W5 did a background check on Poirier and found he had a conviction for possession for the purpose of trafficking in Alberta from 2020.

W5 then checked the backgrounds of the remaining passengers on the two flights chartered by Trust Capital – and found others with checkered pasts.

Pivot Airlines: W5 Exposes Company Funding Flight Caught With Cocaine

From the first robbery, Jordan Shay Castor had been convicted in Alberta of possession for the purpose of trafficking in 2018while Shaun Kocianic was sentenced for trafficking in a controlled substance in 2019.

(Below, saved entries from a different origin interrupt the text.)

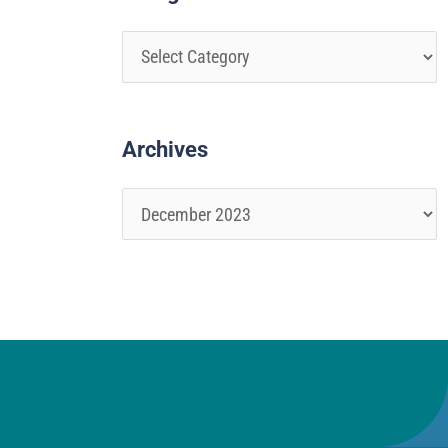
Archives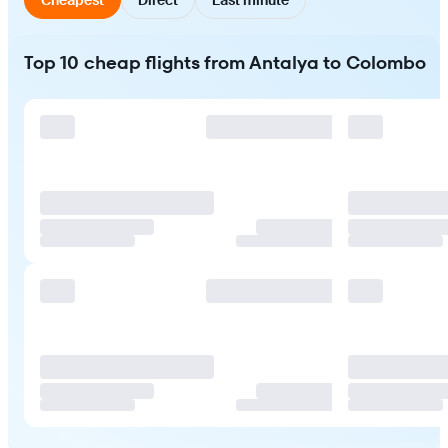
Top 10 cheap flights from Antalya to Colombo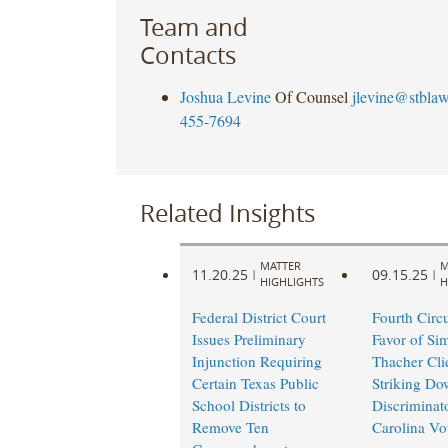
Team and
Contacts
Joshua Levine
Of Counsel
jlevine@stbla
455-7694
Related Insights
MATTER
M
11.20.25
09.15.25
|
|
HIGHLIGHTS
H
Federal District Court
Fourth Circu
Issues Preliminary
Favor of Si
Injunction Requiring
Thacher Cli
Certain Texas Public
Striking Do
School Districts to
Discriminat
Remove Ten
Carolina Vo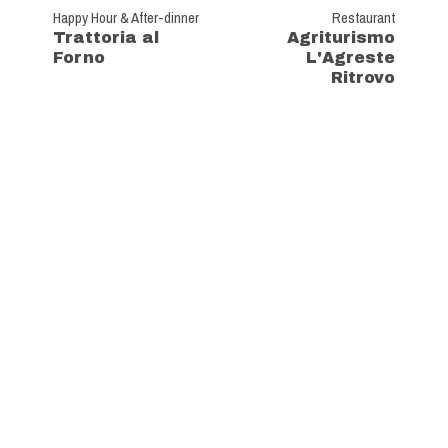
Happy Hour & After-dinner
Restaurant
Trattoria al
Agriturismo
Forno
L'Agreste
Ritrovo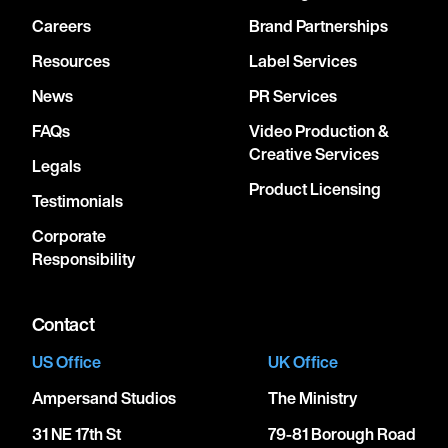
Careers
Brand Partnerships
Resources
Label Services
News
PR Services
FAQs
Video Production &
Creative Services
Legals
Product Licensing
Testimonials
Corporate
Responsibility
Contact
US Office
UK Office
Ampersand Studios
The Ministry
31 NE 17th St
79-81 Borough Road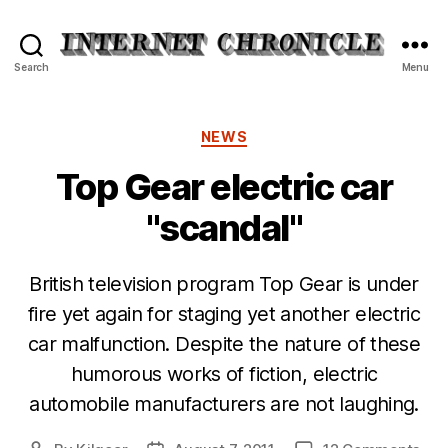
Internet
Search
Menu
Chronicle
Categories
NEWS
Top Gear electric car
"scandal"
British television program Top Gear is under
fire yet again for staging yet another electric
car malfunction. Despite the nature of these
humorous works of fiction, electric
automobile manufacturers are not laughing.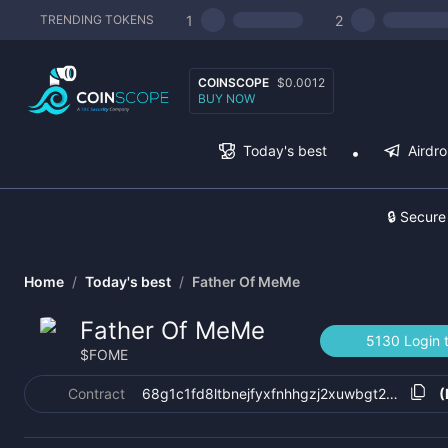
1
2
TRENDING TOKENS
COINSCOPE
$0.0012
BUY NOW
Today's best
Airdr
🔒 Secure
Home
/
Today's best
/
Father Of MeMe
Father Of MeMe
5130 Login 
$
FOME
Contract
68g1c1fd8ltbnejfyxfnhhgzj2xuwbgt25rvzn61k
(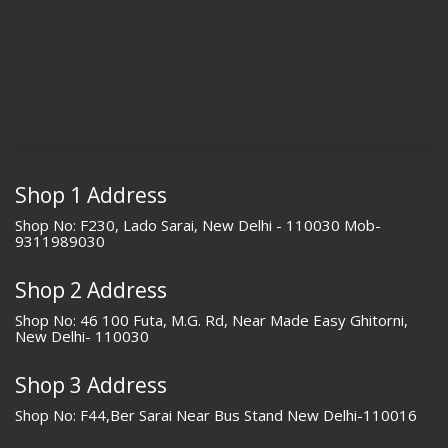
Shop 1 Address
Shop No: F230, Lado Sarai, New Delhi - 110030 Mob-
9311989030
Shop 2 Address
Shop No: 46 100 Futa, M.G. Rd, Near Made Easy Ghitorni,
New Delhi- 110030
Shop 3 Address
Shop No: F44,Ber Sarai Near Bus Stand New Delhi-110016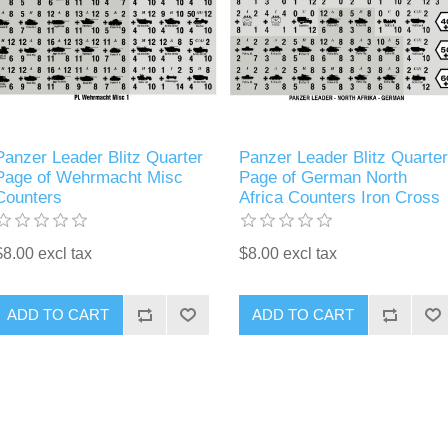
Panzer Leader Blitz Quarter
Panzer Leader Blitz Quarter
Page of Wehrmacht Misc
Page of German North
Counters
Africa Counters Iron Cross
$8.00 excl tax
$8.00 excl tax
ADD TO CART
ADD TO CART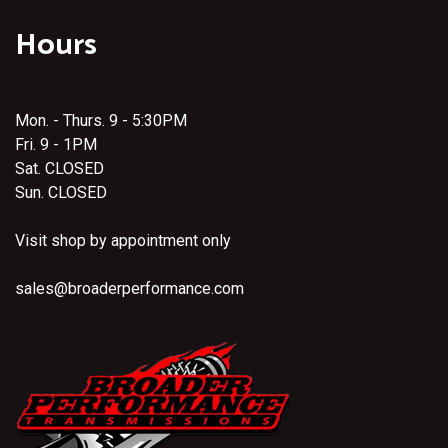
Hours
Mon. - Thurs. 9 - 5:30PM
Fri. 9 - 1PM
Sat. CLOSED
Sun. CLOSED
Visit shop by appointment only
sales@broaderperformance.com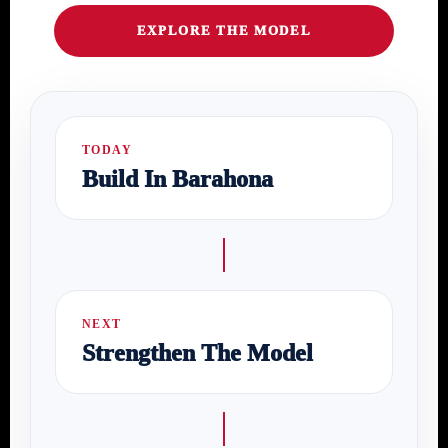
EXPLORE THE MODEL
TODAY
Build In Barahona
NEXT
Strengthen The Model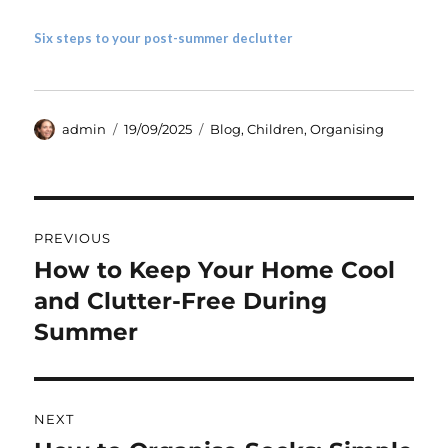
Six steps to your post-summer declutter
Author
Posted
Categories
admin
19/09/2025
Blog
,
Children
,
Organising
on
Post
PREVIOUS
navigation
How to Keep Your Home Cool
Previous
post:
and Clutter-Free During
Summer
NEXT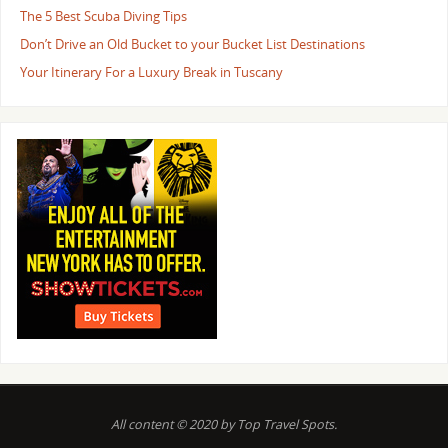
The 5 Best Scuba Diving Tips
Don’t Drive an Old Bucket to your Bucket List Destinations
Your Itinerary For a Luxury Break in Tuscany
All content © 2020 by Top Travel Spots.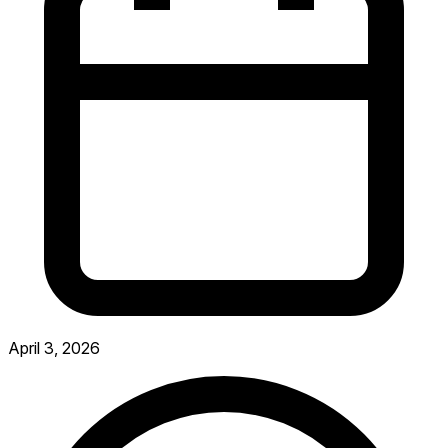
April 3, 2026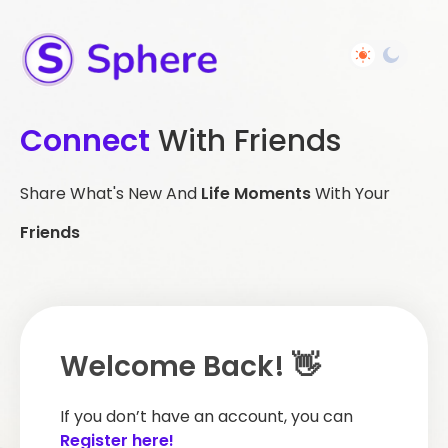
Connect
With Friends
Share What's New And
Life Moments
With Your
Friends
Welcome Back! 👋
If you don’t have an account, you can
Register here!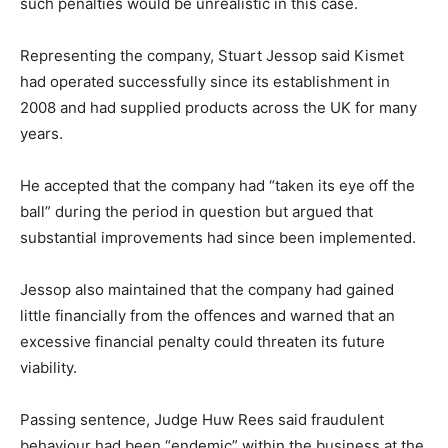
such penalties would be unrealistic in this case.
Representing the company, Stuart Jessop said Kismet
had operated successfully since its establishment in
2008 and had supplied products across the UK for many
years.
He accepted that the company had “taken its eye off the
ball” during the period in question but argued that
substantial improvements had since been implemented.
Jessop also maintained that the company had gained
little financially from the offences and warned that an
excessive financial penalty could threaten its future
viability.
Passing sentence, Judge Huw Rees said fraudulent
behaviour had been “endemic” within the business at the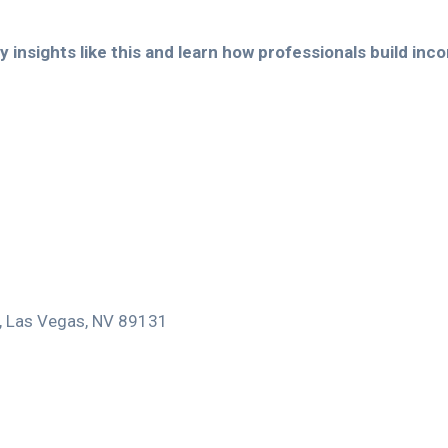
 insights like this and learn how professionals build inc
0, Las Vegas, NV 89131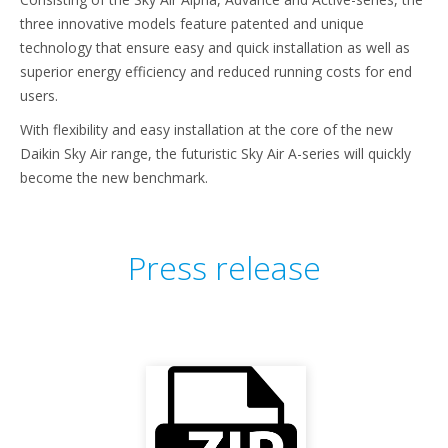
three innovative models feature patented and unique
technology that ensure easy and quick installation as well as
superior energy efficiency and reduced running costs for end
users.
With flexibility and easy installation at the core of the new
Daikin Sky Air range, the futuristic Sky Air A-series will quickly
become the new benchmark.
Press release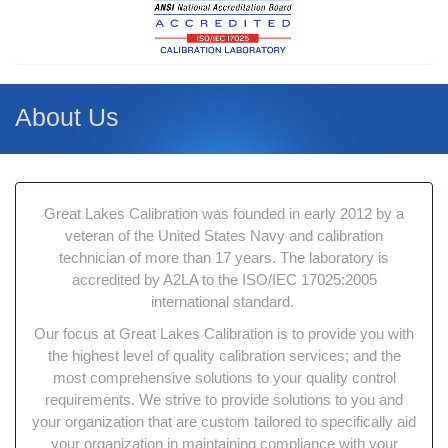
About Us
Great Lakes Calibration was founded in early 2012 by a
veteran of the United States Navy and calibration
technician of more than 17 years. The laboratory is
accredited by A2LA to the ISO/IEC 17025:2005
international standard.
Our focus at Great Lakes Calibration is to provide you with
the highest level of quality calibration services; and the
most comprehensive solutions to your quality control
requirements. We strive to provide solutions to you and
your organization that are custom tailored to specifically aid
your organization in maintaining compliance with your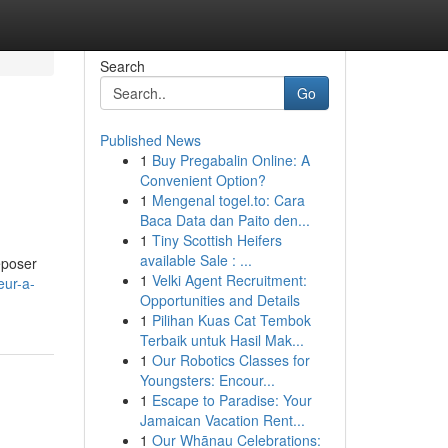
Search
Go
Published News
1
Buy Pregabalin Online: A
Convenient Option?
1
Mengenal togel.to: Cara
Baca Data dan Paito den...
1
Tiny Scottish Heifers
available Sale : ...
Deposer
1
Velki Agent Recruitment:
eur-a-
Opportunities and Details
1
Pilihan Kuas Cat Tembok
Terbaik untuk Hasil Mak...
1
Our Robotics Classes for
Youngsters: Encour...
1
Escape to Paradise: Your
Jamaican Vacation Rent...
1
Our Whānau Celebrations: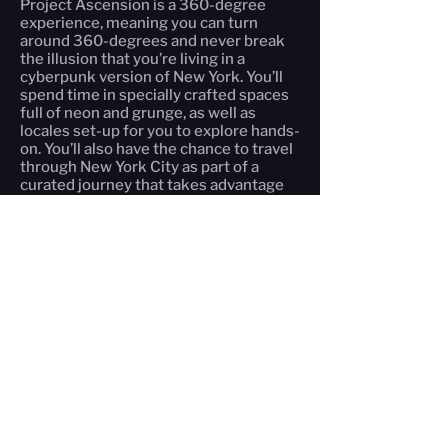
Project Ascension is a 360-degree
experience, meaning you can turn
around 360-degrees and never break
the illusion that you’re living in a
cyberpunk version of New York. You’ll
spend time in specially crafted spaces
full of neon and grunge, as well as
locales set-up for you to explore hands-
on. You’ll also have the chance to travel
through New York City as part of a
curated journey that takes advantage
of the island of Manhattan, the greatest
set pieces in the United States.
What sets Project Ascension apart
from other immersive theater
experiences is our emphasis on you:
there is no audience here. You are the
actors, assuming a persona and
entering the world. You control the plot
and what happens; your decisions
determine the story. Project Ascension
takes interactive theater to the next
level as you become the star.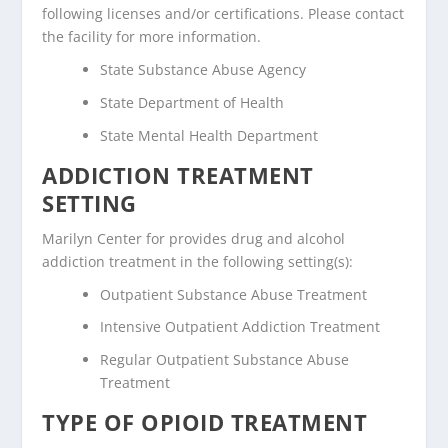
following licenses and/or certifications. Please contact
the facility for more information.
State Substance Abuse Agency
State Department of Health
State Mental Health Department
ADDICTION TREATMENT
SETTING
Marilyn Center for provides drug and alcohol
addiction treatment in the following setting(s):
Outpatient Substance Abuse Treatment
Intensive Outpatient Addiction Treatment
Regular Outpatient Substance Abuse
Treatment
TYPE OF OPIOID TREATMENT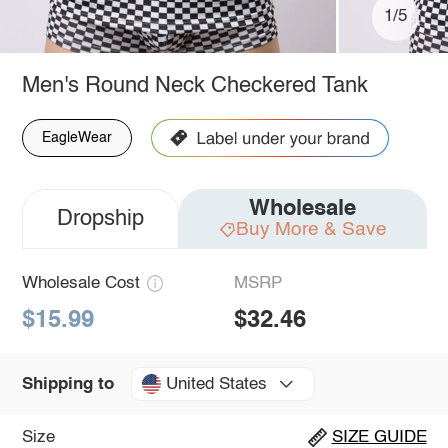
1/5
Men's Round Neck Checkered Tank
EagleWear
Wholesale
Dropship
Buy More & Save
Wholesale Cost
MSRP
$15.99
$32.46
United States
Shipping to
Size
SIZE GUIDE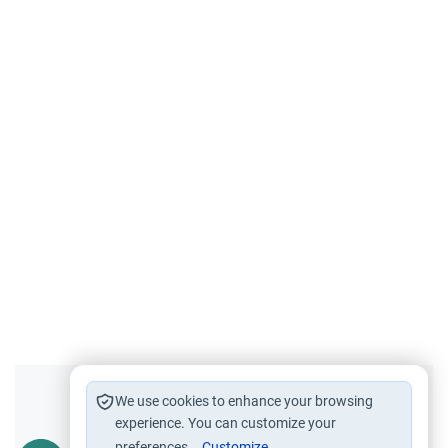
Did you like this content?
We use cookies to enhance your browsing
experience. You can customize your
preferences.
Customize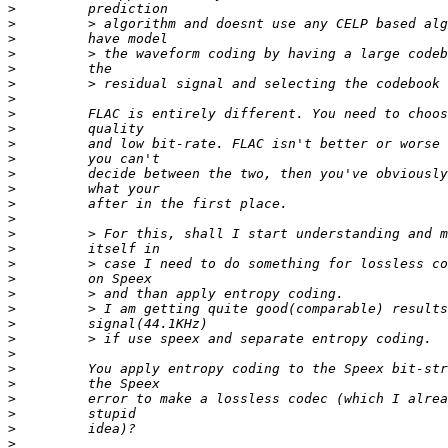
>
>
>
>
>
>
>
>
>
>
>
>
>
>
>
>
>
>
>
>
>
>
>
>
>
>
>
>
>
>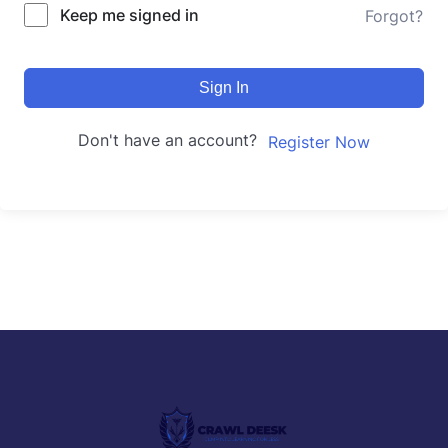
Keep me signed in
Forgot?
Sign In
Don't have an account?
Register Now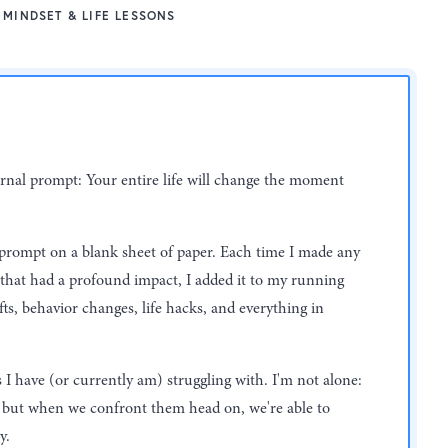
MINDSET & LIFE LESSONS
journal prompt: Your entire life will change the moment
 prompt on a blank sheet of paper. Each time I made any
 that had a profound impact, I added it to my running
ifts, behavior changes, life hacks, and everything in
s I have (or currently am) struggling with. I'm not alone:
l, but when we confront them head on, we're able to
y.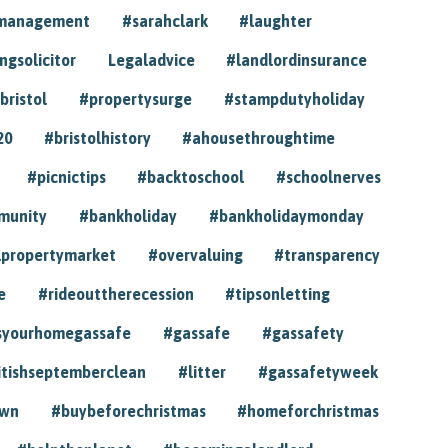
ymanagement
#sarahclark
#laughter
gsolicitor
Legaladvice
#landlordinsurance
bristol
#propertysurge
#stampdutyholiday
20
#bristolhistory
#ahousethroughtime
#picnictips
#backtoschool
#schoolnerves
munity
#bankholiday
#bankholidaymonday
lpropertymarket
#overvaluing
#transparency
e
#rideouttherecession
#tipsonletting
syourhomegassafe
#gassafe
#gassafety
itishseptemberclean
#litter
#gassafetyweek
own
#buybeforechristmas
#homeforchristmas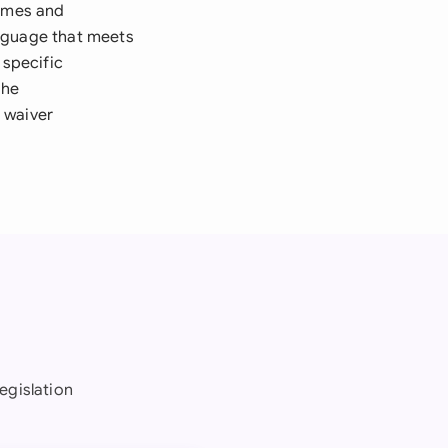
names and
language that meets
specific
the
 waiver
egislation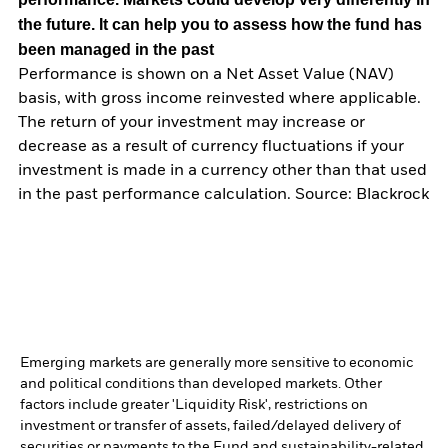
the future. It can help you to assess how the fund has
been managed in the past
Performance is shown on a Net Asset Value (NAV)
basis, with gross income reinvested where applicable.
The return of your investment may increase or
decrease as a result of currency fluctuations if your
investment is made in a currency other than that used
in the past performance calculation. Source: Blackrock
Emerging markets are generally more sensitive to economic
and political conditions than developed markets. Other
factors include greater 'Liquidity Risk', restrictions on
investment or transfer of assets, failed/delayed delivery of
securities or payments to the Fund and sustainability-related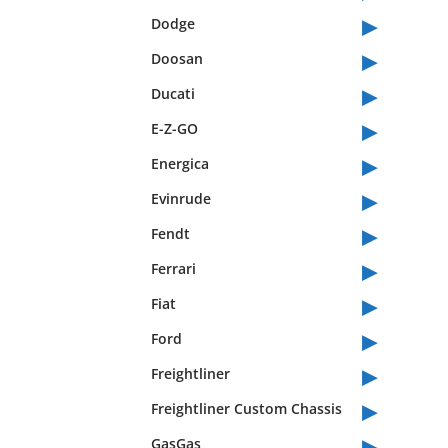
▸
Dodge
▸
Doosan
▸
Ducati
▸
E-Z-GO
▸
Energica
▸
Evinrude
▸
Fendt
▸
Ferrari
▸
Fiat
▸
Ford
▸
Freightliner
▸
Freightliner Custom Chassis
▸
GasGas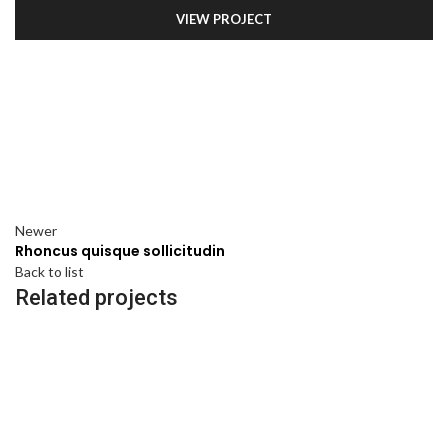
VIEW PROJECT
Newer
Rhoncus quisque sollicitudin
Back to list
Related projects
ACCESSORIES
IMPERDIET MAURIS A NONTIN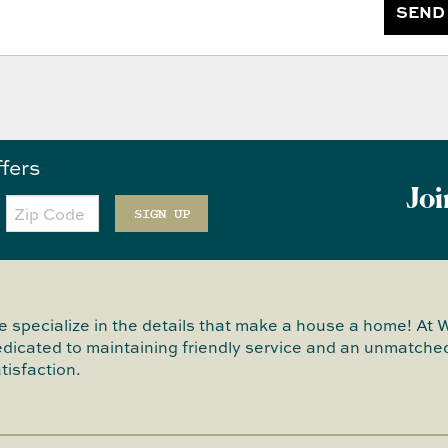
SEND
ffers
Joi
Zip
Code
SIGN UP
 specialize in the details that make a house a home! At 
dicated to maintaining friendly service and an unmatched
tisfaction.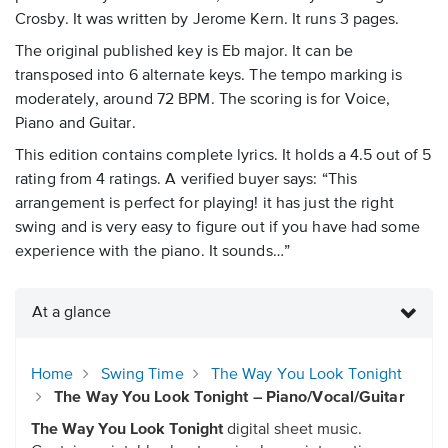
Crosby. It was written by Jerome Kern. It runs 3 pages.
The original published key is Eb major. It can be
transposed into 6 alternate keys. The tempo marking is
moderately, around 72 BPM. The scoring is for Voice,
Piano and Guitar.
This edition contains complete lyrics. It holds a 4.5 out of 5
rating from 4 ratings. A verified buyer says: “This
arrangement is perfect for playing! it has just the right
swing and is very easy to figure out if you have had some
experience with the piano. It sounds…”
At a glance
Home
Swing Time
The Way You Look Tonight
The Way You Look Tonight – Piano/Vocal/Guitar
The Way You Look Tonight
digital sheet music.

Another passenger on the same flight, Andrew Linden, had possession for the purpose of trafficking charges remained in 2021.

Although he has no criminal record, the fourth passenger – Kash Briscoe – was on both the first and second flight.

A total of four of the 11 passengers on both flights had a history of drug use.

Pivot Airlines: W5 Exposes Company Funding Flight Caught With Cocaine

Criminal attorney Rahul Nanda, who has represented Poirier and Linden in other criminal cases in Edmonton – in addition to the passengers in the Dominican case – said he was unaware that none of the passengers were employees of Trust Capital.

He was quick to defend his customers saying they were only down for vacation.

Pivot Airlines: W5 Exposes Company Funding Flight Caught With CocaineCriminal lawyer Rahul Nanda (CTV W5)

“They don’t have a criminal record in Canada… They’re not drug dealers,” Nanda said. “Were there any text messages, a link to drug syndicates, any connection to any of these passengers who have previously been charged in Canada with drug trafficking offences? Nothing.”

Briscoe did not respond to W5’s requests for comment.

W5 tried to talk to Poirier several times through Nanda, but he refused. When he was approached outside a Dominican Republic courthouse in November, he covered his face and offered W5 only one thing: the finger.

Pivot Airlines: W5 Exposes Company Funding Flight Caught With CocaineSheldon Poirier when he was approached outside a Dominican Republic courthouse in November (CTV W5)

It should be noted that there was an eighth passenger on the Pivot flight to Punta Cana – Khaled Rahime – who ended up flying back to Canada early.

While there were questions about his sudden departure days before the drug was discovered, the Edmonton resident told W5 he left because he ‘hated’ the Dominican Republic.

“I left early because I wanted to go. It had nothing to do with what was going to happen or had happened,” Rahime said. “Absolutely seemed suspicious but I guess, you know, I’m touched by an angel.

He claims he did not know who arranged or paid for the trip or anything about Trust Capital.

THE SMART RCMP

Nearly eight months after the bust – and days after W5 traveled to the Dominican Republic to investigate – the case against the crew and passengers was suddenly dropped for lack of evidence to proceed.

The crew and passengers returned to Canada in early December.

Pivot Airlines: W5 Exposes Company Funding Flight Caught With CocainePivot Airlines crew members (left to right) Alex Rozov, BK Dubey, Rob DiVenanzo and Aatif Safdar celebrate their return to Canada at Toronto Pearson International Airport in Mississauga, Ontario on December 1, 2022, after being trapped in the Dominican Republic for almost eight months. (Eric Szeto/CTV W5)

But several months before their return, Pivot Airlines had turned over all the information it had about Trust Capital and its suspicious activities to the RCMP.

“In the beginning… We gave [RCMP] all the information we had…including all two-way communications,” Pivot CEO Edmondson said. “We believe there was wire fraud. We believe there has been general fraud…we trust the RCMP. investigation. »

However, it is unclear what the RCMP has done since.

W5 asked the RCMP if they were investigating. The RCMP responded in a statement that “the RCMP does not confirm, deny or disclose information relating to ongoing investigations.”